DATA TO PROCESS:

BEGIN

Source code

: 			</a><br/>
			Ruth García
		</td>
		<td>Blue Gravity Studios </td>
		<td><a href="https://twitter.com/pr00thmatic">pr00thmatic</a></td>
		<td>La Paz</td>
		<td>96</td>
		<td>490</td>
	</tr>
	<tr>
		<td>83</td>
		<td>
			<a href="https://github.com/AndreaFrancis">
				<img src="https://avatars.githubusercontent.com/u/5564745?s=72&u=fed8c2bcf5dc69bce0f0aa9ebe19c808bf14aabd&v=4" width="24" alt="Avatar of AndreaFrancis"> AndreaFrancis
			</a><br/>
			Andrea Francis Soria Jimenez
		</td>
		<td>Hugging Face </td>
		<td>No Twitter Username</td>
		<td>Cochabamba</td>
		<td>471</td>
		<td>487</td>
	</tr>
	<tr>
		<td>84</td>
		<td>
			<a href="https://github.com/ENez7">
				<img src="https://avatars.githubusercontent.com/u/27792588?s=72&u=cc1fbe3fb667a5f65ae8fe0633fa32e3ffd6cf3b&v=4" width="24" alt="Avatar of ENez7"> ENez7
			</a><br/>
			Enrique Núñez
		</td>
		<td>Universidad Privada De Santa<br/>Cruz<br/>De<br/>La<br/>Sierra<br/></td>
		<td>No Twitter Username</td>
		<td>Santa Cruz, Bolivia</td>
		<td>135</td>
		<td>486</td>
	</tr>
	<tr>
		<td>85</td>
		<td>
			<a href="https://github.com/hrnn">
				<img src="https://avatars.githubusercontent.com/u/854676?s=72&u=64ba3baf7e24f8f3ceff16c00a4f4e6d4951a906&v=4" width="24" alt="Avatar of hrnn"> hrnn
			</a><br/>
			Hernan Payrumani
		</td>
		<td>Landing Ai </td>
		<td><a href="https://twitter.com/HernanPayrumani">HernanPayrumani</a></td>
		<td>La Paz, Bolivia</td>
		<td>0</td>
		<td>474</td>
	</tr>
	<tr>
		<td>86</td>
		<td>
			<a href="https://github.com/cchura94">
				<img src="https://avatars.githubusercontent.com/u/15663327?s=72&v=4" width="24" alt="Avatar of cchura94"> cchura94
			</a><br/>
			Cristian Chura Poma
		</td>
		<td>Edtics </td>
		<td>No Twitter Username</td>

END

WHAT YOU WILL DO: Your answer should be a single number: the count of lines in the listing that contain the word "href".

EXPECTED OUTPUT: 6